Ixia contains lactose

This medicine contains lactose. If your doctor has informed you of an intolerance to certain sugars, consult with him before taking this medicine.

3. How to take Ixia

Follow exactly the instructions for administration of this medicine given by your doctor. If in doubt, consult your doctor or pharmacist again.

The recommended initial dose is 1 tablet of Ixia 10 mg daily. If blood pressure is not adequately controlled, your doctor may increase the dose up to 20 mg or 40 mg daily or prescribe additional treatment.

In patients with mild to moderate renal impairment, the maximum dose is 20 mg once daily.

The tablets can be taken with or without food. Take the tablets with a sufficient amount of water (for example, a glass). If possible, take your dose at the same time each day, for example, with breakfast.

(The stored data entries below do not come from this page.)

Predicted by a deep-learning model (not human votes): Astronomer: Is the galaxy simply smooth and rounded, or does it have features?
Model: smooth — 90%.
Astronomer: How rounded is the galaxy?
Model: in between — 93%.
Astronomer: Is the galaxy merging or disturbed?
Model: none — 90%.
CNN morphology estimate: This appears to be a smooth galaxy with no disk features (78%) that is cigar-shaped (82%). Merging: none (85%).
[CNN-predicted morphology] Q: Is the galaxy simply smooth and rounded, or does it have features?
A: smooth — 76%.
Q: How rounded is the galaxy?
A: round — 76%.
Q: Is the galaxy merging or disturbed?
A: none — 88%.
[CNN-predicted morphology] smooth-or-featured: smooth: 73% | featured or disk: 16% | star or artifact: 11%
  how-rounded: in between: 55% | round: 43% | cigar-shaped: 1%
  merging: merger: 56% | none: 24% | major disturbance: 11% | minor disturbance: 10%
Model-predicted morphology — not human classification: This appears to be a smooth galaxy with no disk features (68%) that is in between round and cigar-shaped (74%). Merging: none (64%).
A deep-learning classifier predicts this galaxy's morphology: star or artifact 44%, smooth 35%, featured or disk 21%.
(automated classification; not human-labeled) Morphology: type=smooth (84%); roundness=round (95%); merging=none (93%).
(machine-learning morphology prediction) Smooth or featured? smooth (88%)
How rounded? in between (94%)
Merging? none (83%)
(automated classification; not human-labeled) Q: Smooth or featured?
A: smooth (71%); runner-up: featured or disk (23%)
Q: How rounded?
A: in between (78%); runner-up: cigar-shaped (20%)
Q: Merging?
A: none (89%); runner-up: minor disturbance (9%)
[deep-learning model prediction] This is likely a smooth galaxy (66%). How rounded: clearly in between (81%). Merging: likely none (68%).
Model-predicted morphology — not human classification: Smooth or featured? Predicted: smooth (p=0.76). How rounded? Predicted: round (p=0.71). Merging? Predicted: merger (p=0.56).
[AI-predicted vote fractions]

Children and adolescents aged 6 to less than 18 years:

The recommended initial dose is 10 mg daily. If the patient's blood pressure is not adequately controlled, the doctor may decide to adjust the dose up to 20 or 40 mg once daily. In children weighing less than 35 kg, the dose will not exceed 20 mg once daily.

If you take more Ixia than you should

If you take more tablets than necessary or if a child has accidentally ingested tablets, contact your doctor or the nearest hospital emergency department immediately and bring the medicine package with you.

In case of overdose or accidental ingestion, contact the Toxicology Information Service. Telephone 91 562 04 20.

If you forget to take Ixia

If you forget to take a dose, take your usual dose the next day. Do not take a double dose to make up for forgotten doses.

If you stop taking Ixia

It is important to continue taking Ixia unless your doctor tells you to stop treatment.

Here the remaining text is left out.